Molecular Dynamic Simulations for Mammalian Target of Rapamycin (mTOR) Variants to Characterize Potential Disruption of Porphyromonas gingivalis Induced Degradation

Abstract

Gingipains are a protease secreted by Porphyromonas gingivalis, a major cause of adult periodontitis. P. gingivalis infections are associated with suppressed adaptive immunity and increased neuroinflammation among individuals with Alzheimer’s disease. Gingipains promote neuronal damage and are associated with immunoreactivity. The mammalian target of rapamycin (mTOR) is one protein potentially influenced by gingipain function. mTOR, a protein kinase, controls rates of protein synthesis and degradation, and may also play a significant role in the Alzheimer’s phenotype. Recent evidence suggests that P. gingivalis may inhibit mTOR signaling Alzheimer’s patients. We sought to investigate the role mTOR variants may play in the interaction with gingipains and Alzheimer’s disease.
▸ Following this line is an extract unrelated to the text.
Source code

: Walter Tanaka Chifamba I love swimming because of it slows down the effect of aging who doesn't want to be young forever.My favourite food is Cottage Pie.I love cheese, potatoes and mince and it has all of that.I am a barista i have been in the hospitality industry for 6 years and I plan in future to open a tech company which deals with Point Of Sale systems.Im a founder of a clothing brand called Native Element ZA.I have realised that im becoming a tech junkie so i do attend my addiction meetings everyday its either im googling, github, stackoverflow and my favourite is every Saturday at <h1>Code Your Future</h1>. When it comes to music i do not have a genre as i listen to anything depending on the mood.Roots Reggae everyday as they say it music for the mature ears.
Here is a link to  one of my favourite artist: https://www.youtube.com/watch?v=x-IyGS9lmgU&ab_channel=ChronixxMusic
The objectives were to investigate the effect mTOR variants had on structure, function and interaction with gingipains. It was hypothesized that wild type mTOR may confer gingipain induced protection from Alzheimer’s disease, while variant phenotypes may contribute to disease progression. Molecular dynamic simulations were performed to measure hydrophobic collapse and the average movement in 10ns for each structure and compared to wild type. Results suggest structural alterations among the variants which may influence interactions with gingipains. These structural changes may lend evidence to suggest subsequent in vivo analyses investigating how P. gingivalis infection may influence mTOR signaling plays in the Alzheimer’s phenotype.